Reporter: Kiki Safitri | Editor: Yudho Winarto
KONTAN.CO.ID - JAKARTA. Pemerintah masih sulit mengejar realisasi lifting minyak sesuai target. Pengamat menilai kelesuan tersebut akibat eksplorasi ladang-ladang minyak di Indonesia yang masih dianggap kurang.
Oleh sebab itu, pengamat menilai pengembangan energi baru terbarukan merupakan hal yang dianggap perlu dipertimbangkan sebagai solusi mengatasi lifting yang cenderung turun.
“Tapi di sisi lain, untuk jangka panjang dan untuk mengembangkan energi baru terbarukan itu yang bisa menjamin sustainable yang lebih panjang lagi. Karena kan makin lama bagaimanapun minyak ini akan habis, gas akan habis dan batubara juga,” kata Direktur Center of Reform on Economics (CORE) Muhammad Faisal saat dihubungi Kontan.co.id, Jumat (7/9).
Sampai September ini, realisasi lifting minyak 772.937 barel per hari (bph). Sementara target lifting dalam APBN 2018 mencapai 800.000 bph.
Faisal menyebut, saat ini hampir terjadi jarak ‘gap’ antara supply dan demand produksi siap jual migas. Oleh sebab itu, Indonesia masih memiliki ketergantungan untuk melakukan impor minyak.
“Yang terjadi sekarang ini kan supply terus turun dan demand itu naik terus, jadi makin lama gap antara demand dan supply makin lebar, jadi mau tidak mau memang dari sisi energy yang tidak terbarukan seperti minyak yang kurang ini kita masih tergantung. Itu yang perlu ada investasi untuk eksplor (ladang minyak),” ungkapnya.
Investasi pembangunan kilang minyak disebut perlu dilakukan. Hanya saja butuh waktu 10 tahun dalam melihat investasi tersebut berhasil atau tidak.
“Karena kan itu jangka panjang semua, kalau tiba-tiba lifting naik tidak bisa, eksplor itu butuh waktu 10 tahun yang artinya tidak dalam jangka pendek.

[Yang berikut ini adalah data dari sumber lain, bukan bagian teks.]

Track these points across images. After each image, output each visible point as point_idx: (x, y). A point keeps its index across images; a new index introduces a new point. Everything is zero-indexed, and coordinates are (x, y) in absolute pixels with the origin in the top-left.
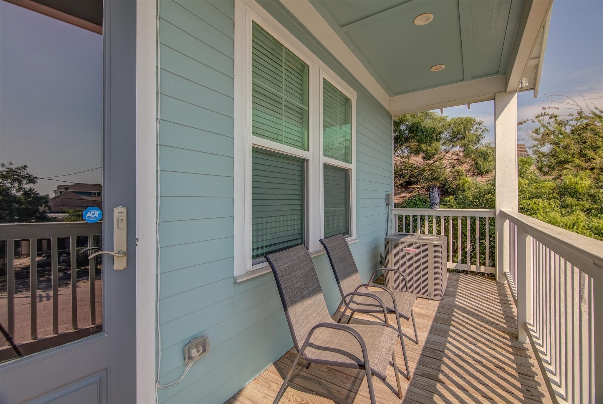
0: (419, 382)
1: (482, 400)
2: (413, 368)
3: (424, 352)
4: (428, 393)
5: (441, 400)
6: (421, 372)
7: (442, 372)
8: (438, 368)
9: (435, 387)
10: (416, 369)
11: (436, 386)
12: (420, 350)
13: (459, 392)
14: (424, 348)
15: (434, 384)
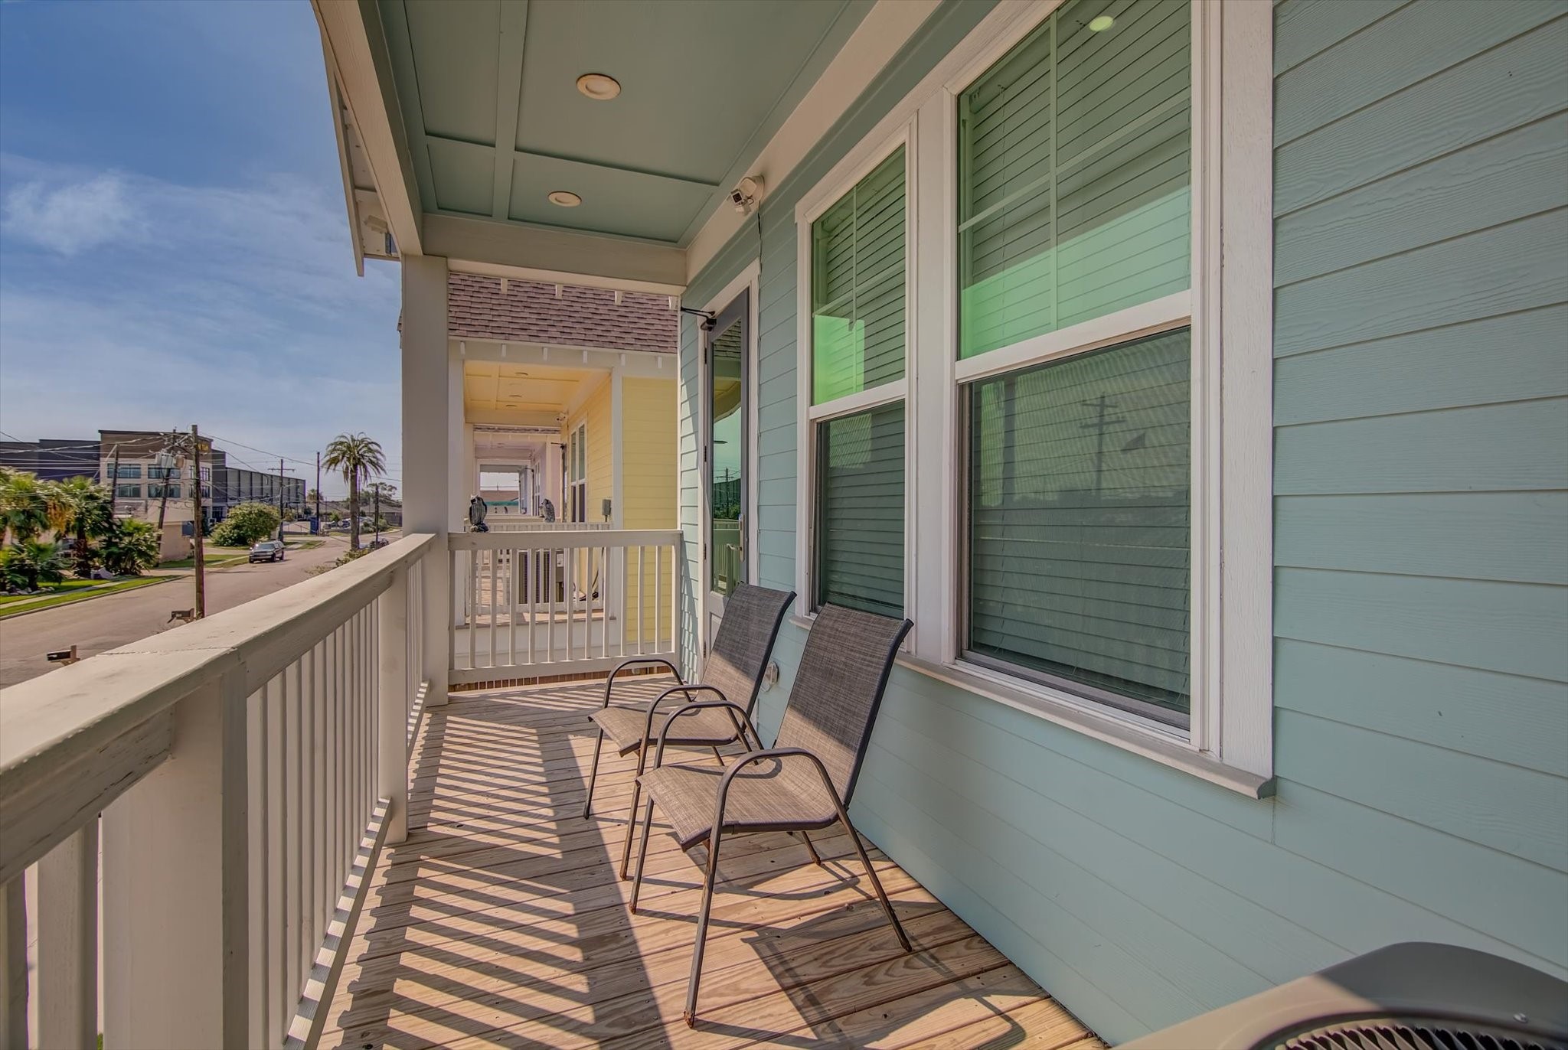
0: (613, 918)
1: (486, 953)
2: (644, 938)
3: (651, 1004)
4: (587, 908)
5: (560, 911)
6: (622, 939)
7: (573, 943)
8: (593, 973)
9: (581, 928)
10: (635, 942)
11: (578, 928)
12: (664, 1003)
13: (532, 942)
14: (659, 1017)
15: (583, 931)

Karena ini urusan investasi jangka panjang maka hasil eksplorasi itu tidak pasti, bisa berhasil dan tidak,” ujarnya.
Faisal menegaskan, investasi yang perlu dilakukan pemerintah dengan menambah kilang minyak, ini bermanfaat dalam mencukupi kebutuhan energi sekaligus membuat nilai jual tidak anjlok secara tajam.

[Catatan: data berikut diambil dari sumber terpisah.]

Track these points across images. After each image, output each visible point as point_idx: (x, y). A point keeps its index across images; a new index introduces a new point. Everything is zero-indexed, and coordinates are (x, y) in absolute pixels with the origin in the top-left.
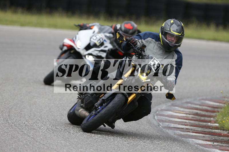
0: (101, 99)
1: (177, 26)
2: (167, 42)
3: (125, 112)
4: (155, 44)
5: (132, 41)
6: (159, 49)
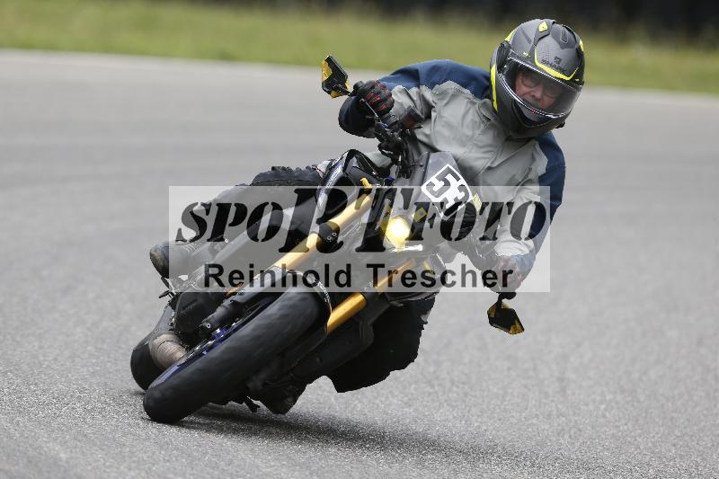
0: (230, 299)
1: (559, 47)
2: (515, 100)
3: (321, 360)
4: (469, 105)
5: (374, 96)
6: (482, 126)
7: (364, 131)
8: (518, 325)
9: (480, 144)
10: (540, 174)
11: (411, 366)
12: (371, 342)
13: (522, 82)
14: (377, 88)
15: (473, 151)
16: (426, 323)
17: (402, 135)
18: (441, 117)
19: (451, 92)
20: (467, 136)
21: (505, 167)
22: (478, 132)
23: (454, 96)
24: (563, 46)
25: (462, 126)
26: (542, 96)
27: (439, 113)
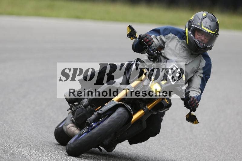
0: (97, 112)
1: (210, 21)
2: (195, 40)
3: (128, 134)
4: (178, 42)
5: (146, 39)
6: (183, 50)
7: (142, 51)
8: (196, 121)
9: (182, 56)
10: (203, 67)
11: (158, 135)
12: (145, 127)
13: (197, 34)
14: (148, 36)
15: (180, 58)
16: (163, 120)
17: (157, 53)
18: (168, 46)
19: (171, 37)
20: (177, 53)
21: (191, 64)
22: (181, 52)
23: (172, 39)
24: (212, 21)
25: (176, 50)
26: (204, 39)
27: (167, 45)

“Memang yang dibutuhkan adalah kebijakan dalam pengembangan pembangunan energi. Ini juga perlu mempertimbangkan investasi dan pembangunan kilang supaya di satu sisi kebutuhan energi khususnya minyak itu bisa lebih sustainable, artinya dari sisi surplus itu tidak terjadi penurunan yang tajam, kalau bisa meningkat,” tegasnya.